What about a UNIX man page
approach to technical docs? For each transformer, gerneator, inputmodule,
etc, have a sinlge man page type document with the technical details,
samples if any, formats, etc.
. . .
Makes at lot of sense. As Cocoon uses many components, it makes sense for
the reference docs to follow the pattern, even more once Blocks are here, as
each Block will need its own modular documentation.
I think a single FileGenerator page, for example, could include information
for both users and developers, assuming a strict page structure (DTD) is
adhered to. The "DTD" of unix man pages is certainly a good starting point
for this.
I don't see how a strict DTD will really produce good doc content. I developed a howto dtd for Forrest (based on document-v11) and ended up leaving many elements optional (based on good advice from Steven and others). I think well-written guidelines and good examples (and editing) are key.

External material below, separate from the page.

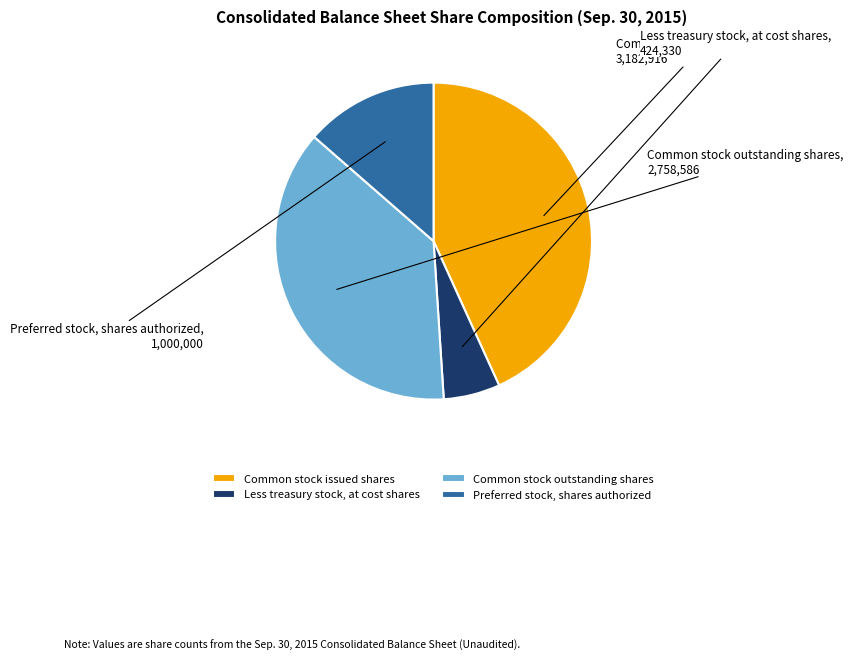

Which slice is the smallest?

Less treasury stock, at cost shares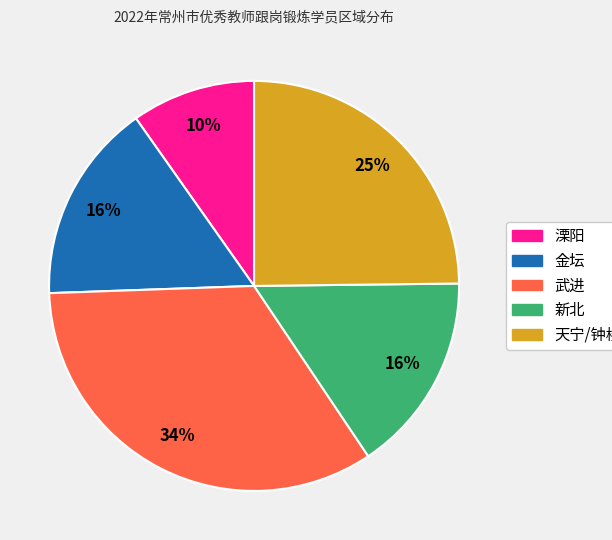

The 新北 slice represents 16% of the pie. True or false?

True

Problem is, do we have the resources for what could be a major restructuring
of the docs, including DTD design? The fairly slow activity on the -docs list
makes me a little wary of starting big documentation projects, as lack of
resources might cause them to fail.
Well, if the effort needed was granular enough, we might get more help/resources. It can be really difficult to write a comprehensive doc about Cocoon because so many concepts/skills are involved. If someone knows a lot about a specific topic (but not necessarily others), they could contribute that content and then a more advanced user could weave them together into meaningful tracks. If we can break it into small pieces, it might happen.